Next, Complainant urges that Respondent has failed to provide a bona fide offering of goods or services, or a legitimate noncommercial or fair use of the disputed domain name. Rather, Complainant alleges that Respondent uses the disputed domain name to host links to various insurance companies, including some of Complainant’s competitors. See Compl., at Attached Ex. 3. Previous panels have consistently held in accordance with Complainant’s argument here. See Compania Mexicana de Aviacion, S.A. de C.V. v. Bigfoot Ventures LLC, FA 1195961 (Nat. Arb. Forum July 14, 2008) (holding that the respondent had not demonstrated a bona fide offering of goods or services or a legitimate noncommercial or fair use when “the website resolving from the disputed domain name displays links to travel products and services, which directly compete with Complainant’s business”).
Therefore, the Panel finds that Respondent has failed to provide a bona fide offering of goods or services, or a legitimate noncommercial or fair use of the disputed domain name under Policy ¶¶ 4(c)(i) and 4(c)(iii), respectively and, therefore, has no rights or legitimate interests in or to the disputed domain name.
Complainant alleges that Respondent has registered and is using the disputed domain name in bad faith under Policy ¶ 4(a)(iii). First, Complainant argues that Respondent has offered to sell the disputed domain name to Complainant for profit ($1,500). See Compl., at Attached Ex. 4. Complainant believes that such evidence demonstrates bad faith under Policy ¶ 4(b)(i).
The Panel agrees that Compl. at Attached Ex. 4 is evidence of Respondent’s attempt to sell the disputed domain name for a profit and, therefore, evidences Respondent’s bad faith use and registration of the disputed domain name.

Directions >>
1. In the domain name ruling, how much did Respondent offer to sell the disputed domain name to Complainant for?
2. Reproduce everything in the domain name ruling from "Therefore, the Panel" down to "Policy ¶ 4(b)(i).".

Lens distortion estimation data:
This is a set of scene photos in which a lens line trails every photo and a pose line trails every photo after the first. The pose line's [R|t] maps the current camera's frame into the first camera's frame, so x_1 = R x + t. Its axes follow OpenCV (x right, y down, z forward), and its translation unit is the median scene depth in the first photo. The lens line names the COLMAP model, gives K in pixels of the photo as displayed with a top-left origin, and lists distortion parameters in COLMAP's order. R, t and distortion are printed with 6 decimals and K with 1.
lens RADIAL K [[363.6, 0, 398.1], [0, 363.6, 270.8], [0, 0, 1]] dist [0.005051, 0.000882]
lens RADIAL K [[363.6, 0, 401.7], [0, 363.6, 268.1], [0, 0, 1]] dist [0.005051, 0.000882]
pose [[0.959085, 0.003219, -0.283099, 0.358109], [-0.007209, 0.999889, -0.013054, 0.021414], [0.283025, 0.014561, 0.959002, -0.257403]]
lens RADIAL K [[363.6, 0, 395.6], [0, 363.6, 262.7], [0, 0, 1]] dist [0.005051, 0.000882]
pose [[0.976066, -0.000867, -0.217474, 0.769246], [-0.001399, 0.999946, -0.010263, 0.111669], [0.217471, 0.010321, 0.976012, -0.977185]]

Answers given >>
1. $1,500

2.
Therefore, the Panel finds that Respondent has failed to provide a bona fide offering of goods or services, or a legitimate noncommercial or fair use of the disputed domain name under Policy ¶¶ 4(c)(i) and 4(c)(iii), respectively and, therefore, has no rights or legitimate interests in or to the disputed domain name.
Complainant alleges that Respondent has registered and is using the disputed domain name in bad faith under Policy ¶ 4(a)(iii). First, Complainant argues that Respondent has offered to sell the disputed domain name to Complainant for profit ($1,500). See Compl., at Attached Ex. 4. Complainant believes that such evidence demonstrates bad faith under Policy ¶ 4(b)(i).